** Opening Records provided block **
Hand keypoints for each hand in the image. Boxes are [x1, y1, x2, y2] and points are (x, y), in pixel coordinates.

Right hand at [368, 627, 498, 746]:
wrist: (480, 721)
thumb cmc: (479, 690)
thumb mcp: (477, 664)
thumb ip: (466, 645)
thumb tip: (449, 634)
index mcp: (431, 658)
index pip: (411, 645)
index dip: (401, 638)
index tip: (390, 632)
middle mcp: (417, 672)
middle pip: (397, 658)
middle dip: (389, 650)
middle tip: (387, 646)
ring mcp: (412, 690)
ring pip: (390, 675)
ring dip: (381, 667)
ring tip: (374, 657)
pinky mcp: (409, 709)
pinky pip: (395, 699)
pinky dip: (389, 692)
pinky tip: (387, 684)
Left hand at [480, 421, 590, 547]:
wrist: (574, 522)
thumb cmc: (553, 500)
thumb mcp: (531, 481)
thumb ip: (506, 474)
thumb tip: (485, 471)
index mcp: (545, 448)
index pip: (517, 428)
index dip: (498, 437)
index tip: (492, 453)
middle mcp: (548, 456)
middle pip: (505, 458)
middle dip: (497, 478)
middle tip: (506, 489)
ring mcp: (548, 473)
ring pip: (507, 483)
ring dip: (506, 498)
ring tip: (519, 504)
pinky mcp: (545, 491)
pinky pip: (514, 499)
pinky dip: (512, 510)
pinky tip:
** Closing Records provided block **
Exercise: All of the material must be given again, exactly as it appears above.

Reply to the exercise:
Hand keypoints for each hand in the image. Boxes are [x1, y1, x2, y2] and points are (x, y), in pixel coordinates.

Right hand at [368, 627, 498, 746]:
wrist: (480, 721)
thumb cmc: (479, 690)
thumb mcp: (477, 664)
thumb ip: (466, 645)
thumb tip: (449, 634)
index mcp: (431, 658)
index pip: (411, 645)
index dip: (401, 638)
index tip: (390, 632)
middle mcp: (417, 672)
middle pip: (397, 658)
middle dip: (389, 650)
middle tip: (387, 646)
ring mcp: (412, 690)
ring pip: (390, 675)
ring dip: (381, 667)
ring tip: (374, 657)
pinky mcp: (409, 709)
pinky pip: (395, 699)
pinky dip: (389, 692)
pinky tip: (387, 684)
Left hand at [480, 421, 590, 547]:
wrist: (574, 522)
thumb cmc: (553, 500)
thumb mcp: (531, 481)
thumb ip: (506, 474)
thumb tip: (485, 471)
index mcp: (545, 448)
index pip: (517, 428)
index dip: (498, 437)
index tip: (492, 453)
middle mcp: (548, 456)
middle pip: (505, 458)
middle dip: (497, 478)
middle tip: (506, 489)
ring mcp: (548, 473)
ring pip: (507, 483)
ring dip: (506, 498)
ring tip: (519, 504)
pinky mcp: (545, 491)
pinky pip: (514, 499)
pinky dip: (512, 510)
pinky tip:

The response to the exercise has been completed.